Work instructions: An exact, complete printout of the listing is wanted, minus its images.

********

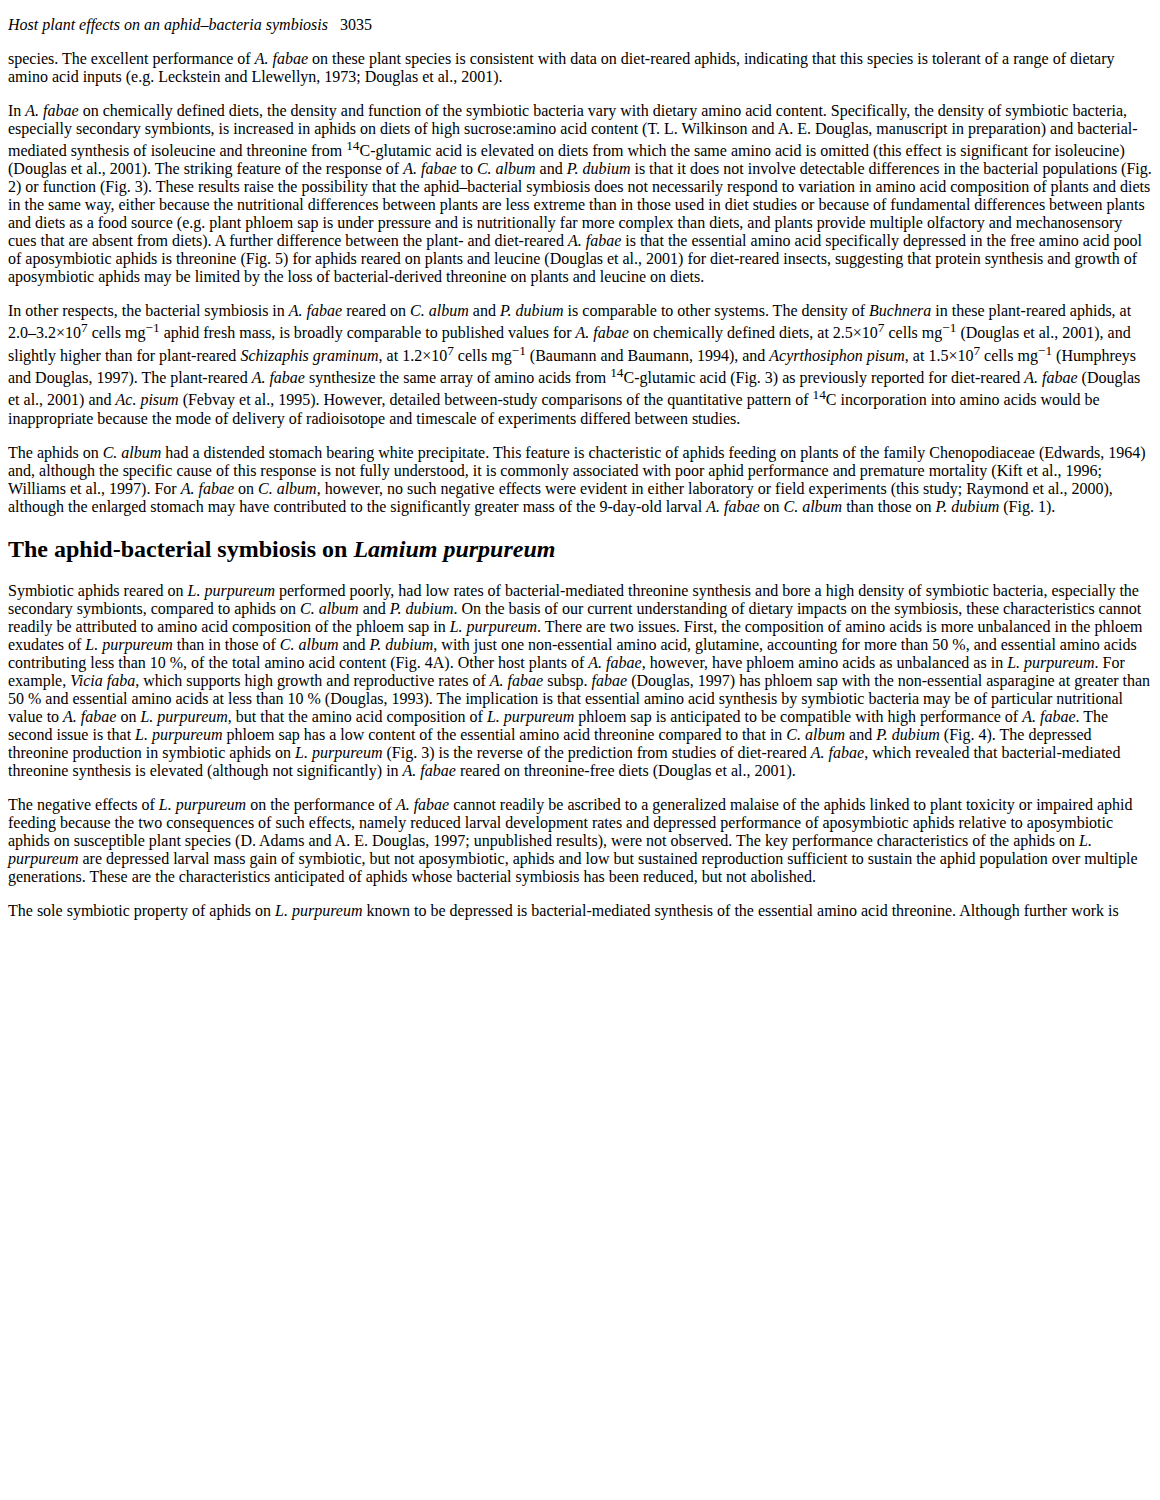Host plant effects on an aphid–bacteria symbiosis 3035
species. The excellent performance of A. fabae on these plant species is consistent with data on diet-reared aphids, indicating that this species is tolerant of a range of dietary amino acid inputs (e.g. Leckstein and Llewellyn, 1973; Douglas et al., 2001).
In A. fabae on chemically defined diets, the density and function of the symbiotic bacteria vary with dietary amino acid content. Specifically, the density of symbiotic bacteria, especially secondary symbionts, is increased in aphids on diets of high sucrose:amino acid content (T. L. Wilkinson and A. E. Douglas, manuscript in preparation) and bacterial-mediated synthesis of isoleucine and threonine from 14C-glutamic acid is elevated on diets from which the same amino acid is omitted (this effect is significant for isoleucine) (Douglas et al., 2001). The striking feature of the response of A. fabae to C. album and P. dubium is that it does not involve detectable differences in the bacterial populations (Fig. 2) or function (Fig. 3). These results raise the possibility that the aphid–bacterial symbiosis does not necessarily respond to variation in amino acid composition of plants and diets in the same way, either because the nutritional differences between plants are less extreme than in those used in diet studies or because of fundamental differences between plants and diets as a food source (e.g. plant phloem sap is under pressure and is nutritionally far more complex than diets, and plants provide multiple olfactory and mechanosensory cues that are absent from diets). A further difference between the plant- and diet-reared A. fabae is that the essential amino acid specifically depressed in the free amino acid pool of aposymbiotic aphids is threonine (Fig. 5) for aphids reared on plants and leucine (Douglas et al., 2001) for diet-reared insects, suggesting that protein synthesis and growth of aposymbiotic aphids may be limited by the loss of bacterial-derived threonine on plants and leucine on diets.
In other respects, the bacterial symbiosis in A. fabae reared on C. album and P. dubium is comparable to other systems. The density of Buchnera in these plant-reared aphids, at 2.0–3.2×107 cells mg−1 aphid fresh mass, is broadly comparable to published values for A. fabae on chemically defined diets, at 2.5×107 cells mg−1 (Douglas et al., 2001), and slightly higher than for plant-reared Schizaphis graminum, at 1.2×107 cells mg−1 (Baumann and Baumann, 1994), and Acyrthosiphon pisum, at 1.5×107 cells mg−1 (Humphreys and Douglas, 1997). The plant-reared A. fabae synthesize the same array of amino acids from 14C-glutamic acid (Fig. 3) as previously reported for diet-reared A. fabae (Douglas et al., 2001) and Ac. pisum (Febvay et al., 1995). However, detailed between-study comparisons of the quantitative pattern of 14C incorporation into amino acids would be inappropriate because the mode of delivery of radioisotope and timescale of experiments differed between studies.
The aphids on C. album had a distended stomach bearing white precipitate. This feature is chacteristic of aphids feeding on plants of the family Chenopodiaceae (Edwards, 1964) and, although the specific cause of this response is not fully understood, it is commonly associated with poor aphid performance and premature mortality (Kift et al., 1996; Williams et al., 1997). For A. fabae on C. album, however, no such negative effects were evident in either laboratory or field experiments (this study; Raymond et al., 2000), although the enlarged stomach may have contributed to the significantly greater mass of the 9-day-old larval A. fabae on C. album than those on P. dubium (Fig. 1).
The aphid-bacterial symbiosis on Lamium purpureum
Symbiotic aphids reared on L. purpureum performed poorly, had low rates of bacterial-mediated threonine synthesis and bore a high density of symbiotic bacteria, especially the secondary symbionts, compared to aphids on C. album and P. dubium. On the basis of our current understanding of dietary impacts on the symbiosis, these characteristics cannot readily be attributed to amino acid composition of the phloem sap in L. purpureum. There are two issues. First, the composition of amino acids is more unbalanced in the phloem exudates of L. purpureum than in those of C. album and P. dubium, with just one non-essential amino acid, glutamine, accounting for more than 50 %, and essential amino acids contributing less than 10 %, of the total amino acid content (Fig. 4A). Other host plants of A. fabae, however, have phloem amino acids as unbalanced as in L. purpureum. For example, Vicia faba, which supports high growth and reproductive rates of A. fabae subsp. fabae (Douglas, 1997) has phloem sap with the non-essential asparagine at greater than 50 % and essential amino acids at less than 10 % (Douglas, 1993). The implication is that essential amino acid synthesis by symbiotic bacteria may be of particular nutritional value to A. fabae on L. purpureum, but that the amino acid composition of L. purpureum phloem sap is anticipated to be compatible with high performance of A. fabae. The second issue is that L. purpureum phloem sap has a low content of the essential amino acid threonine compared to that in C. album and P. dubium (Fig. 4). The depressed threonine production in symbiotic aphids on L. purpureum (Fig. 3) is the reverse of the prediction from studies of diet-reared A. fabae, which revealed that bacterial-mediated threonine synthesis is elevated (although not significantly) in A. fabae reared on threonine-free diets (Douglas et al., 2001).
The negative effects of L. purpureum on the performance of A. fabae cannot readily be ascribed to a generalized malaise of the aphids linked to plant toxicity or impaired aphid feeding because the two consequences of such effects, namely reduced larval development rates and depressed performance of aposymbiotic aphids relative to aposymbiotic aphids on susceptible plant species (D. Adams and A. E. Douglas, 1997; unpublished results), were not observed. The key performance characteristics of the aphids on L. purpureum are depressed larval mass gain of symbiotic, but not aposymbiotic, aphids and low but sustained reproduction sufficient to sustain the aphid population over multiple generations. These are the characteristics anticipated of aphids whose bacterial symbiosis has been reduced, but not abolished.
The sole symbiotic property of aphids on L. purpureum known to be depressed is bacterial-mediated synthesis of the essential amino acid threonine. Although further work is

********

Response area:
Host plant effects on an aphid–bacteria symbiosis 3035
species. The excellent performance of A. fabae on these plant species is consistent with data on diet-reared aphids, indicating that this species is tolerant of a range of dietary amino acid inputs (e.g. Leckstein and Llewellyn, 1973; Douglas et al., 2001).
In A. fabae on chemically defined diets, the density and function of the symbiotic bacteria vary with dietary amino acid content. Specifically, the density of symbiotic bacteria, especially secondary symbionts, is increased in aphids on diets of high sucrose:amino acid content (T. L. Wilkinson and A. E. Douglas, manuscript in preparation) and bacterial-mediated synthesis of isoleucine and threonine from 14C-glutamic acid is elevated on diets from which the same amino acid is omitted (this effect is significant for isoleucine) (Douglas et al., 2001). The striking feature of the response of A. fabae to C. album and P. dubium is that it does not involve detectable differences in the bacterial populations (Fig. 2) or function (Fig. 3). These results raise the possibility that the aphid–bacterial symbiosis does not necessarily respond to variation in amino acid composition of plants and diets in the same way, either because the nutritional differences between plants are less extreme than in those used in diet studies or because of fundamental differences between plants and diets as a food source (e.g. plant phloem sap is under pressure and is nutritionally far more complex than diets, and plants provide multiple olfactory and mechanosensory cues that are absent from diets). A further difference between the plant- and diet-reared A. fabae is that the essential amino acid specifically depressed in the free amino acid pool of aposymbiotic aphids is threonine (Fig. 5) for aphids reared on plants and leucine (Douglas et al., 2001) for diet-reared insects, suggesting that protein synthesis and growth of aposymbiotic aphids may be limited by the loss of bacterial-derived threonine on plants and leucine on diets.
In other respects, the bacterial symbiosis in A. fabae reared on C. album and P. dubium is comparable to other systems. The density of Buchnera in these plant-reared aphids, at 2.0–3.2×107 cells mg−1 aphid fresh mass, is broadly comparable to published values for A. fabae on chemically defined diets, at 2.5×107 cells mg−1 (Douglas et al., 2001), and slightly higher than for plant-reared Schizaphis graminum, at 1.2×107 cells mg−1 (Baumann and Baumann, 1994), and Acyrthosiphon pisum, at 1.5×107 cells mg−1 (Humphreys and Douglas, 1997). The plant-reared A. fabae synthesize the same array of amino acids from 14C-glutamic acid (Fig. 3) as previously reported for diet-reared A. fabae (Douglas et al., 2001) and Ac. pisum (Febvay et al., 1995). However, detailed between-study comparisons of the quantitative pattern of 14C incorporation into amino acids would be inappropriate because the mode of delivery of radioisotope and timescale of experiments differed between studies.
The aphids on C. album had a distended stomach bearing white precipitate. This feature is chacteristic of aphids feeding on plants of the family Chenopodiaceae (Edwards, 1964) and, although the specific cause of this response is not fully understood, it is commonly associated with poor aphid performance and premature mortality (Kift et al., 1996; Williams et al., 1997). For A. fabae on C. album, however, no such negative effects were evident in either laboratory or field experiments (this study; Raymond et al., 2000), although the enlarged stomach may have contributed to the significantly greater mass of the 9-day-old larval A. fabae on C. album than those on P. dubium (Fig. 1).
The aphid-bacterial symbiosis on Lamium purpureum
Symbiotic aphids reared on L. purpureum performed poorly, had low rates of bacterial-mediated threonine synthesis and bore a high density of symbiotic bacteria, especially the secondary symbionts, compared to aphids on C. album and P. dubium. On the basis of our current understanding of dietary impacts on the symbiosis, these characteristics cannot readily be attributed to amino acid composition of the phloem sap in L. purpureum. There are two issues. First, the composition of amino acids is more unbalanced in the phloem exudates of L. purpureum than in those of C. album and P. dubium, with just one non-essential amino acid, glutamine, accounting for more than 50 %, and essential amino acids contributing less than 10 %, of the total amino acid content (Fig. 4A). Other host plants of A. fabae, however, have phloem amino acids as unbalanced as in L. purpureum. For example, Vicia faba, which supports high growth and reproductive rates of A. fabae subsp. fabae (Douglas, 1997) has phloem sap with the non-essential asparagine at greater than 50 % and essential amino acids at less than 10 % (Douglas, 1993). The implication is that essential amino acid synthesis by symbiotic bacteria may be of particular nutritional value to A. fabae on L. purpureum, but that the amino acid composition of L. purpureum phloem sap is anticipated to be compatible with high performance of A. fabae. The second issue is that L. purpureum phloem sap has a low content of the essential amino acid threonine compared to that in C. album and P. dubium (Fig. 4). The depressed threonine production in symbiotic aphids on L. purpureum (Fig. 3) is the reverse of the prediction from studies of diet-reared A. fabae, which revealed that bacterial-mediated threonine synthesis is elevated (although not significantly) in A. fabae reared on threonine-free diets (Douglas et al., 2001).
The negative effects of L. purpureum on the performance of A. fabae cannot readily be ascribed to a generalized malaise of the aphids linked to plant toxicity or impaired aphid feeding because the two consequences of such effects, namely reduced larval development rates and depressed performance of aposymbiotic aphids relative to aposymbiotic aphids on susceptible plant species (D. Adams and A. E. Douglas, 1997; unpublished results), were not observed. The key performance characteristics of the aphids on L. purpureum are depressed larval mass gain of symbiotic, but not aposymbiotic, aphids and low but sustained reproduction sufficient to sustain the aphid population over multiple generations. These are the characteristics anticipated of aphids whose bacterial symbiosis has been reduced, but not abolished.
The sole symbiotic property of aphids on L. purpureum known to be depressed is bacterial-mediated synthesis of the essential amino acid threonine. Although further work is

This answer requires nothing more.